Frode da 10 milioni, nel mirino una società del “giro” Piccini

Andrea Giambartolomei lo spiffero.com 19.6.18

La Csp, che ha rilevato il Consorzio informatico del Canavese grazie alla mediazione di Gatti e del faccendiere coinvolto nell’affaire Finpiemonte, avrebbe raggirato il fisco attraverso false fatturazioni. Ai domiciliari la presidente Pasqui

È finita ai domiciliari Claudia Pasqui, presidente e amministratrice delegata della società di information technology di Torino Csp, società legata all’imprenditore Pio Piccini che tra il 2015 e il 2016 ha rilevato il Consorzio di informazione del Canavese puntando anche al Csi Piemonte. Ha l’obbligo di firma, invece, il consigliere delegato Fabrizio Bartoli. Un’altra persona è ai domiciliari. Si tratta dei primi risultati di un’indagini, condotte dalla polizia economico-finanziaria della Guardia di finanza di Torino e coordinate dal sostituto procuratore Ciro Santoriello, nate intorno a una presunta frode fiscale nel settore dell’Information and communication technology realizzata dal 2014 in poi. Ben dieci milioni di euro sono stati posti sotto sequestro per ordine del tribunale, una somma pari al frutto della presunta frode.

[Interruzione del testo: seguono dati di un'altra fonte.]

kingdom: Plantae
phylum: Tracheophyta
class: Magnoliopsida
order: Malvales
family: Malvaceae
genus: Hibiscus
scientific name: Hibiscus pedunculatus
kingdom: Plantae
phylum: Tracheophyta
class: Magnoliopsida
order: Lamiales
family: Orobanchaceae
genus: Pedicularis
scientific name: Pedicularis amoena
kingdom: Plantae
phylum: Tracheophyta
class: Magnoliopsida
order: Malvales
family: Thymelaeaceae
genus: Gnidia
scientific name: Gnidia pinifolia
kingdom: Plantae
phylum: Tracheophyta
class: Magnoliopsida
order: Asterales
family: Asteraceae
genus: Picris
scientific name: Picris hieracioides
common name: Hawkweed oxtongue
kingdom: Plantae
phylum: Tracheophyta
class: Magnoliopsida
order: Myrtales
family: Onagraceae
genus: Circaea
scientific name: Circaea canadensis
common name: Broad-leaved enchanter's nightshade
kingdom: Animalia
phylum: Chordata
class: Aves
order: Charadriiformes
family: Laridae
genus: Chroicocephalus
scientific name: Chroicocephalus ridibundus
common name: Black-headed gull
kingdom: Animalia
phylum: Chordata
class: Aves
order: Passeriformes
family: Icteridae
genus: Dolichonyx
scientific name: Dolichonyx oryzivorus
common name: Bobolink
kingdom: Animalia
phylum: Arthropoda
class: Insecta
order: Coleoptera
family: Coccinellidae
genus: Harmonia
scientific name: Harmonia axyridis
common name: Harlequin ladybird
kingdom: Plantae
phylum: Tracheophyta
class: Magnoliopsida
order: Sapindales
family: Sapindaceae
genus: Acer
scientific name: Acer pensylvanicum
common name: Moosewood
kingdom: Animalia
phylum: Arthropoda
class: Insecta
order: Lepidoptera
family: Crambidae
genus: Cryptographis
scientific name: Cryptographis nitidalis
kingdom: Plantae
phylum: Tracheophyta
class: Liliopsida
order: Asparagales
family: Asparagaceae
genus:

Tutto è nato da una verifica fiscale nei confronti della società che ha come consulente Piccini, l’imprenditore di Terni finito in carcere (e ora ai domiciliari, al momento non indagato in questa indagine) per l’inchiesta sul maxipeculato ai danni di Finpiemonte che coinvolge anche l’ex presidente Fabrizio Gatti. Quest’ultimo, l’enfant prodige della sinistra di Torino, aveva infatti presentato Piccini al liquidatore del consorzio con sede a Banchette d’Ivrea, Giuseppe Inzerillo, primo step che poi ha portato la Csp a rilevare la società canavesana.

Sulle attività economiche di Csp, però, sono sorti alcuni dubbi. Secondo quanto spiega la Guardia di finanza, a destare sospetti è stata una fusione tramite la quale Csp ha incorporato una società che non era operativa e non aveva nessun valore commerciale, ma che poteva vantare un credito con lo Stato per circa tre milioni di euro di Iva. Si trattava, però, di credito generato da un giro di fatture per operazioni inesistenti di oltre 70 milioni di euro, fatture che hanno interessato altri soggetti economici con sede a Napoli e Modena e aventi come rappresentanti legali persone prive di consistenza patrimoniale. Non è tutto. L’azienda guidata da Pasqui aveva anche ceduto fittiziamente un ramo d’azienda trasferendo “sulla carta” ben 200 unità di personale a una società consortile del Napoletano che, successivamente, pur avendo emesso fatture nei confronti della società oggetto di indagini per circa 12 milioni di euro in poco più di un anno, non ha provveduto né a presentare dichiarazioni dei redditi, né a versare un centesimo nelle casse dell’Erario. Insomma, per l’azienda Ict torinese era stato soltanto un modo per sgravarsi di alcuni costi per il personale (che rimaneva a lavorare nelle sue sedi) e per caricarsi di fatture inesistenti. Per questa ragione la Guardia di finanza ha denunciato altre otto persone per reati fiscali. Al momento, invece, Piccini non sembra essere coinvolto in questa indagine che riguarda una società per cui ha lavorato negli ultimi anni.